4. Last but not least, there’s the cottonmouth, also called a water moccasin, which is maybe the most aggressive poisonous snake in North America. The main characteristic of a cottonmouth is its pasty white mouth and its black or dark olive coloring.
These snakes spend the majority of their lives in the rivers and lakes of the south eastern and southern states, doing their thing. They have powerful hemotoxic venom and if you get bitten, your wound is prone to infections and even gangrene, followed by death if you don’t treat yourself ASAP.

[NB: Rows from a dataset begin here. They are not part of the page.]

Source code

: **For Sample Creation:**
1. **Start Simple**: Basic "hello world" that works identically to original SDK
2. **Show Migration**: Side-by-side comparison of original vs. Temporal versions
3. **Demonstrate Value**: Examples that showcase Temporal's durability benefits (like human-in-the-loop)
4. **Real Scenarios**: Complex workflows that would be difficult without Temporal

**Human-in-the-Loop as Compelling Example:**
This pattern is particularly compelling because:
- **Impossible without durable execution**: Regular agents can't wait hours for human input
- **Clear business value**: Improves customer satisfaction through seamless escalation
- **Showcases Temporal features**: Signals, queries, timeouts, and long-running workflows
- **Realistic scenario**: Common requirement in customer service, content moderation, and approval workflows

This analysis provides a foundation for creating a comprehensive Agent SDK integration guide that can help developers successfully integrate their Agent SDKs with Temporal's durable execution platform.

Cottonmouths are often found around areas of water and are good swimmers. They can bite in the water.
Treating Snake Bites
Now that we’ve established the culprits, let’s take a look at how to treat a poisonous snakebite in a survival situation.
There are lots of myths when it comes to snake bites and outdoor survival, and the most famous has to do with making a cut near the snake bite in order to suck the venom from the wound.
That’s actually a no-no procedure for two main reasons: doing so may poison your friend and that would be unfortunate, to say the least. Secondly, the snake bite victim can get exposed to bacteria from the helper’s mouth, and that’s the last thing it needs, an extra infection on top of the venom.
Now, if you want to do it safely and properly. You must use a poison suction pump which is available in most snake bite kits or, if you’re not prepared with a must-have snake bite kit and you’re not able to get to a hospital immediately, you can squeeze the bitten area for at least 30 minutes in order to remove as much poison as possible.
If the snake bite is on a leg or hand, you should tie off the affected limb with an improvised tourniquet. You can use a belt or a bandana or anything else that can be tied around the area and pulled tight. Do this ASAP above the bite (but not excessively tight), in order to restrict the poisoned blood to flow to the vital organs, i.e. the heart.
But pay attention not to cut off blood circulation completely to fingers or toes and get the snake bite victim to the hospital pronto in order to avoid tissue damage due to reduced circulation.
You should try to kill the snake that bit you and bring it with you. Take extra precautions when handling the killed snake, because there are documented cases with snakes that have bitten after death. Having the snake will make sure that the victim receives the right anti-venom serum.
Snake bites all produce similar symptoms, like dizziness, weakness, numbness and impaired breathing. However, hemotoxic venoms will produce specific symptoms, including a metallic or rubbery taste in the victim’s mouth, swelling around the bite and an increased heart rate. Neurotoxic venoms make for slurred speech, drooling, drowsiness and twitching.
The best way to deal with snake bites in the absence of a survival kit is to relax, get comfortable (if you’re panicking your heart rate will increase and that translates into venom spreading through your body quickly) and try to get medical attention ASAP.